WORK REQUEST: Reproduce the lines exactly, starting at the line that contains "個別カスタマイズが可能なメッセー" and ending at the last line, with both ends included. Leave the pictures out of your answer.

GIVEN ENTRIES:

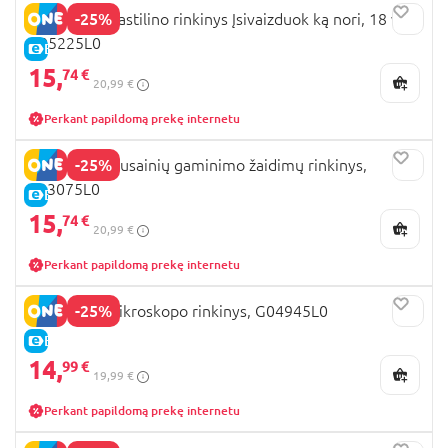
-25%
PLAY-DOH plastilino rinkinys Įsivaizduok ką nori, 18 vnt,
G05225L0
E-KAINA
15,
74 €
20,99 €
Perkant papildomą prekę internetu
-25%
PLAY-DOH sausainių gaminimo žaidimų rinkinys,
B03075L0
E-KAINA
15,
74 €
20,99 €
Perkant papildomą prekę internetu
-25%
PLAY-DOH mikroskopo rinkinys, G04945L0
E-KAINA
14,
99 €
19,99 €
Perkant papildomą prekę internetu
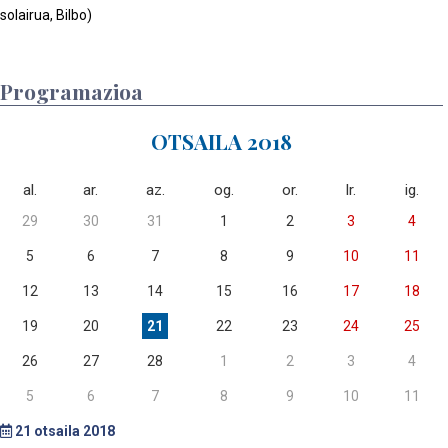
solairua, Bilbo)
Programazioa
OTSAILA 2018
al.
ar.
az.
og.
or.
lr.
ig.
29
30
31
1
2
3
4
5
6
7
8
9
10
11
12
13
14
15
16
17
18
19
20
21
22
23
24
25
26
27
28
1
2
3
4
5
6
7
8
9
10
11
21
otsaila 2018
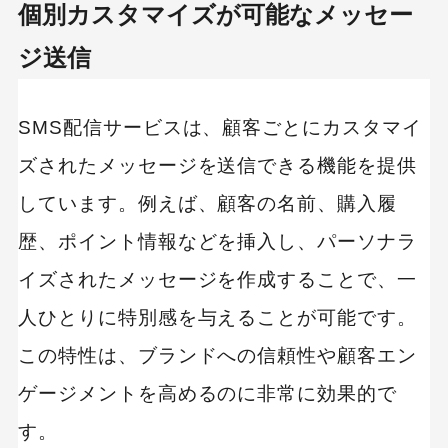
個別カスタマイズが可能なメッセー
ジ送信
SMS配信サービスは、顧客ごとにカスタマイ
ズされたメッセージを送信できる機能を提供
しています。例えば、顧客の名前、購入履
歴、ポイント情報などを挿入し、パーソナラ
イズされたメッセージを作成することで、一
人ひとりに特別感を与えることが可能です。
この特性は、ブランドへの信頼性や顧客エン
ゲージメントを高めるのに非常に効果的で
す。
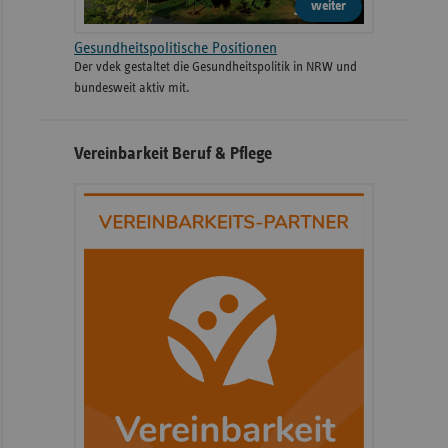
weiter
Gesundheitspolitische Positionen
Der vdek gestaltet die Gesundheitspolitik in NRW und
bundesweit aktiv mit.
Vereinbarkeit Beruf & Pflege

TASK OUTPUT:
個別カスタマイズが可能なメッセー
ジ送信
SMS配信サービスは、顧客ごとにカスタマイ
ズされたメッセージを送信できる機能を提供
しています。例えば、顧客の名前、購入履
歴、ポイント情報などを挿入し、パーソナラ
イズされたメッセージを作成することで、一
人ひとりに特別感を与えることが可能です。
この特性は、ブランドへの信頼性や顧客エン
ゲージメントを高めるのに非常に効果的で
す。
weiter
Gesundheitspolitische Positionen
Der vdek gestaltet die Gesundheitspolitik in NRW und
bundesweit aktiv mit.
Vereinbarkeit Beruf & Pflege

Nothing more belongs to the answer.